- [Exercise aim]: All of the data should be repeated exactly; pictures are not part of the copy.

Transcribed page contents
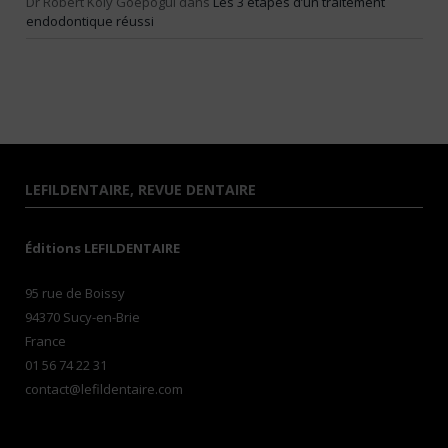
Dr Robert Koly Goépogui
dans
Les 3 étapes d’un traitement
endodontique réussi
LEFILDENTAIRE, REVUE DENTAIRE
Éditions LEFILDENTAIRE
95 rue de Boissy
94370 Sucy-en-Brie
France
01 56 74 22 31
contact@lefildentaire.com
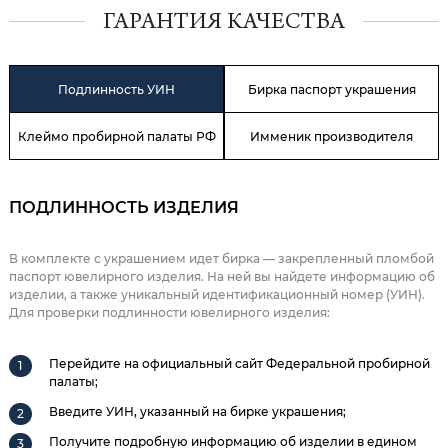
ГАРАНТИЯ КАЧЕСТВА
Подлинность УИН
Бирка паспорт украшения
Клеймо пробирной палаты РФ
Имменик производителя
ПОДЛИННОСТЬ ИЗДЕЛИЯ
В комплекте с украшением идет бирка — закрепленный пломбой
паспорт ювелирного изделия. На ней вы найдете информацию об
изделии, а также уникальный идентификационный номер (УИН).
Для проверки подлинности ювелирного изделия:
Перейдите на официальный сайт Федеральной пробирной
палаты;
Введите УИН, указанный на бирке украшения;
Получите подробную информацию об изделии в едином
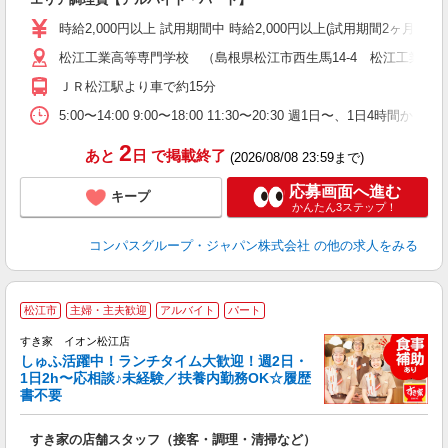
入
歓
時給2,000円以上 試用期間中 時給2,000円以上(試用期間2ヶ月
～
松江工業高等専門学校 （島根県松江市西生馬14-4 松江工業高
用
歓
ＪＲ松江駅より車で約15分
助
5:00〜14:00 9:00〜18:00 11:30〜20:30 週
2
あと
日
で掲載終了
(2026/08/08 23:59まで)
応募画面へ進む
キープ
かんたん3ステップ！
コンパスグループ・ジャパン株式会社
の他の求人をみる
≪
松江市
主婦・主夫歓迎
アルバイト
パート
すき家 イオン松江店
しゅふ活躍中！ランチタイム大歓迎！週2日・
安
1日2h〜応相談♪未経験／扶養内勤務OK☆履歴
書不要
の
すき家の店舗スタッフ（接客・調理・清掃など）
履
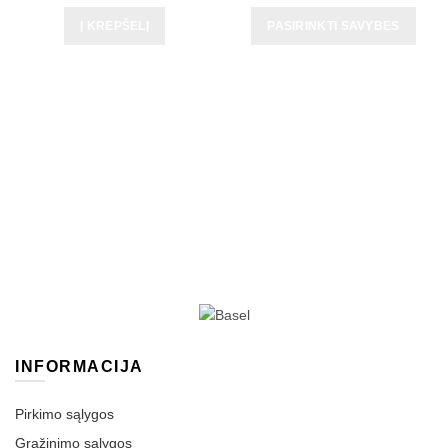
Į KREPŠELĮ
PASIRINKTI SAVYBES
INFORMACIJA
Pirkimo sąlygos
Grąžinimo sąlygos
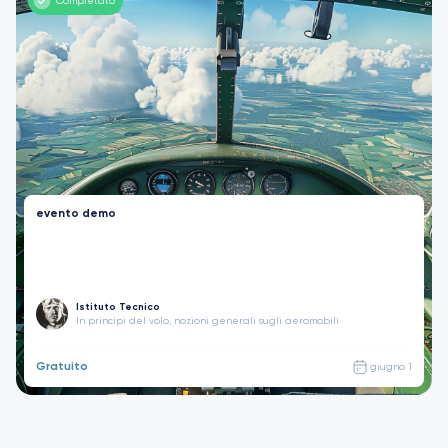
Completato
evento demo
Istituto Tecnico
In principi del volo, nozioni generali sugli aeromobili
Gratuito
giugno 1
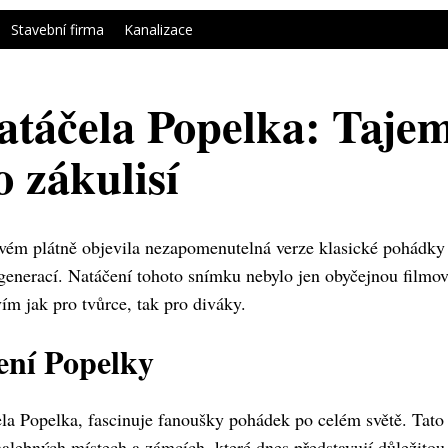
Stavební firma
Kanalizace
atáčela Popelka: Tajem
o zákulisí
vém plátně objevila nezapomenutelná verze klasické pohádky 
 generací. Natáčení tohoto snímku nebylo jen obyčejnou filmov
m jak pro tvůrce, tak pro diváky.
ení Popelky
ela Popelka, fascinuje fanoušky pohádek po celém světě. Tato
lebných místech a zámcích, které dnes představují důležitou č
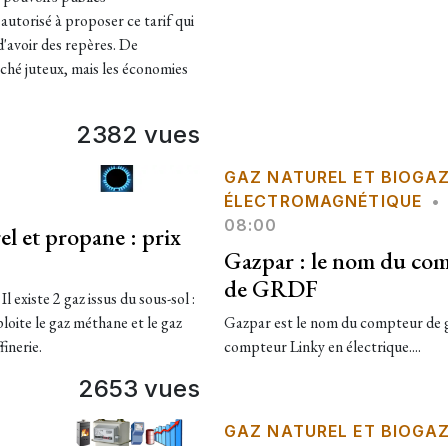
autorisé à proposer ce tarif qui
e d'avoir des repères. De
hé juteux, mais les économies
2382 vues
GAZ NATUREL ET BIOGA
ÉLECTROMAGNÉTIQUE
•
08:00
l et propane : prix
Gazpar : le nom du co
de GRDF
l existe 2 gaz issus du sous-sol :
ploite le gaz méthane et le gaz
Gazpar est le nom du compteur de ga
finerie.
compteur Linky en électrique....
2653 vues
GAZ NATUREL ET BIOGA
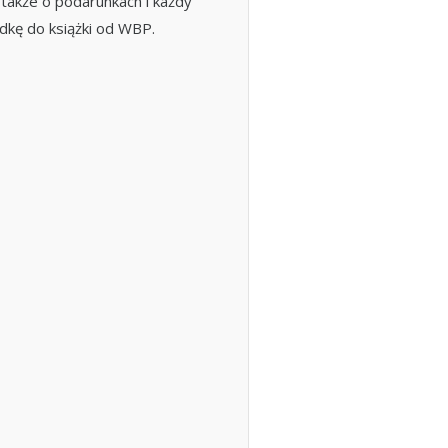
także o podarunkach i każdy
adkę do książki od WBP.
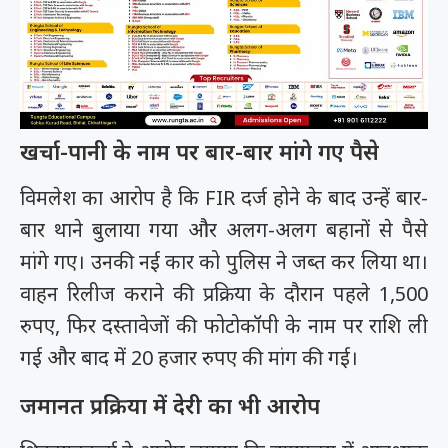
खर्चा-पानी के नाम पर बार-बार मांगे गए पैसे
विमलेश का आरोप है कि FIR दर्ज होने के बाद उन्हें बार-
बार थाने बुलाया गया और अलग-अलग बहानों से पैसे
मांगे गए। उनकी नई कार को पुलिस ने जब्त कर लिया था।
वाहन रिलीज कराने की प्रक्रिया के दौरान पहले 1,500
रुपए, फिर दस्तावेजों की फोटोकॉपी के नाम पर राशि ली
गई और बाद में 20 हजार रुपए की मांग की गई।
जमानत प्रक्रिया में देरी का भी आरोप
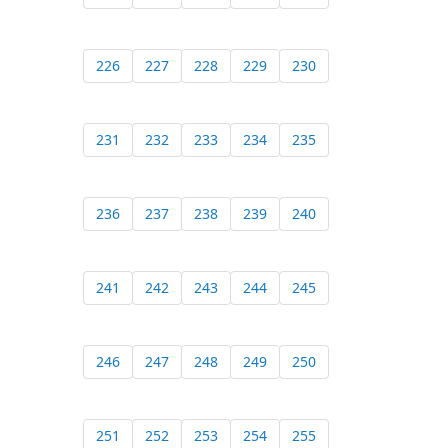
226
227
228
229
230
231
232
233
234
235
236
237
238
239
240
241
242
243
244
245
246
247
248
249
250
251
252
253
254
255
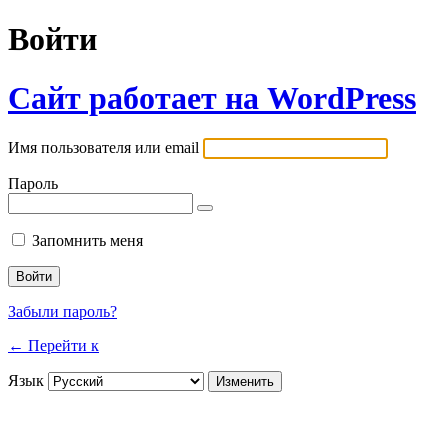
Войти
Сайт работает на WordPress
Имя пользователя или email
Пароль
Запомнить меня
Забыли пароль?
← Перейти к
Язык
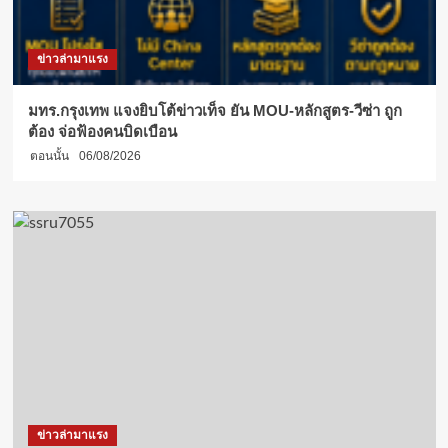
ข่าวล่ามาแรง
มทร.กรุงเทพ แจงยิบโต้ข่าวเท็จ ยัน MOU-หลักสูตร-วีซ่า ถูก
ต้อง จ่อฟ้องคนบิดเบือน
ตอนนั้น
06/08/2026
ข่าวล่ามาแรง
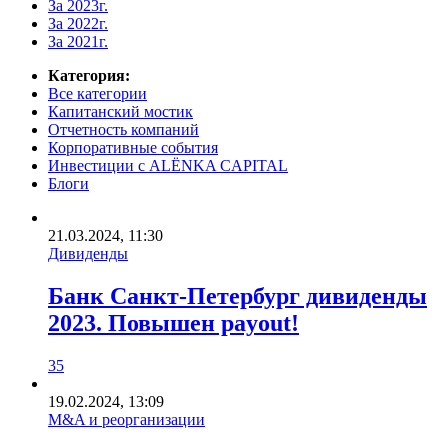
За 2023г.
За 2022г.
За 2021г.
Категория:
Все категории
Капитанский мостик
Отчетность компаний
Корпоративные события
Инвестиции с ALЁNKA CAPITAL
Блоги
21.03.2024, 11:30
Дивиденды
Банк Санкт-Петербург дивиденды
2023. Повышен payout!
35
19.02.2024, 13:09
M&A и реорганизации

- [Solution to this exercise]:
Dr Robert Koly Goépogui
dans
Les 3 étapes d’un traitement
endodontique réussi
LEFILDENTAIRE, REVUE DENTAIRE
Éditions LEFILDENTAIRE
95 rue de Boissy
94370 Sucy-en-Brie
France
01 56 74 22 31
contact@lefildentaire.com
ГАРАНТИЯ КАЧЕСТВА
Подлинность УИН
Бирка паспорт украшения
Клеймо пробирной палаты РФ
Имменик производителя
ПОДЛИННОСТЬ ИЗДЕЛИЯ
В комплекте с украшением идет бирка — закрепленный пломбой
паспорт ювелирного изделия. На ней вы найдете информацию об
изделии, а также уникальный идентификационный номер (УИН).
Для проверки подлинности ювелирного изделия:
Перейдите на официальный сайт Федеральной пробирной
палаты;
Введите УИН, указанный на бирке украшения;
Получите подробную информацию об изделии в едином
入
歓
時給2,000円以上 試用期間中 時給2,000円以上(試用期間2ヶ月
～
松江工業高等専門学校 （島根県松江市西生馬14-4 松江工業高
用
歓
ＪＲ松江駅より車で約15分
助
5:00〜14:00 9:00〜18:00 11:30〜20:30 週
2
あと
日
で掲載終了
(2026/08/08 23:59まで)
応募画面へ進む
キープ
かんたん3ステップ！
コンパスグループ・ジャパン株式会社
の他の求人をみる
≪
松江市
主婦・主夫歓迎
アルバイト
パート
すき家 イオン松江店
しゅふ活躍中！ランチタイム大歓迎！週2日・
安
1日2h〜応相談♪未経験／扶養内勤務OK☆履歴
書不要
の
すき家の店舗スタッフ（接客・調理・清掃など）
履
Į KREPŠELĮ
PASIRINKTI SAVYBES
INFORMACIJA
Pirkimo sąlygos
Grąžinimo sąlygos
Completato
evento demo
Istituto Tecnico
In principi del volo, nozioni generali sugli aeromobili
Gratuito
giugno 1
Stavební firma
Kanalizace
atáčela Popelka: Tajem
o zákulisí
vém plátně objevila nezapomenutelná verze klasické pohádky 
 generací. Natáčení tohoto snímku nebylo jen obyčejnou filmov
m jak pro tvůrce, tak pro diváky.
ení Popelky
ela Popelka, fascinuje fanoušky pohádek po celém světě. Tato
lebných místech a zámcích, které dnes představují důležitou č
autorisé à proposer ce tarif qui
e d'avoir des repères. De
hé juteux, mais les économies
2382 vues
GAZ NATUREL ET BIOGA
ÉLECTROMAGNÉTIQUE
•
08:00
l et propane : prix
Gazpar : le nom du co
de GRDF
l existe 2 gaz issus du sous-sol :
ploite le gaz méthane et le gaz
Gazpar est le nom du compteur de ga
finerie.
compteur Linky en électrique....
2653 vues
GAZ NATUREL ET BIOGA
także o podarunkach i każdy
adkę do książki od WBP.
खर्चा-पानी के नाम पर बार-बार मांगे गए पैसे
विमलेश का आरोप है कि FIR दर्ज होने के बाद उन्हें बार-
बार थाने बुलाया गया और अलग-अलग बहानों से पैसे
मांगे गए। उनकी नई कार को पुलिस ने जब्त कर लिया था।
वाहन रिलीज कराने की प्रक्रिया के दौरान पहले 1,500
रुपए, फिर दस्तावेजों की फोटोकॉपी के नाम पर राशि ली
गई और बाद में 20 हजार रुपए की मांग की गई।
जमानत प्रक्रिया में देरी का भी आरोप
226
227
228
229
230
231
232
233
234
235
236
237
238
239
240
241
242
243
244
245
246
247
248
249
250
251
252
253
254
255
Войти
Сайт работает на WordPress
Имя пользователя или email
Пароль
Запомнить меня
Забыли пароль?
← Перейти к
Язык
ข่าวล่ามาแรง
มทร.กรุงเทพ แจงยิบโต้ข่าวเท็จ ยัน MOU-หลักสูตร-วีซ่า ถูก
ต้อง จ่อฟ้องคนบิดเบือน
ตอนนั้น
06/08/2026
ข่าวล่ามาแรง
За 2023г.
За 2022г.
За 2021г.
Категория:
Все категории
Капитанский мостик
Отчетность компаний
Корпоративные события
Инвестиции с ALЁNKA CAPITAL
Блоги
21.03.2024, 11:30
Дивиденды
Банк Санкт-Петербург дивиденды
2023. Повышен payout!
35
19.02.2024, 13:09
M&A и реорганизации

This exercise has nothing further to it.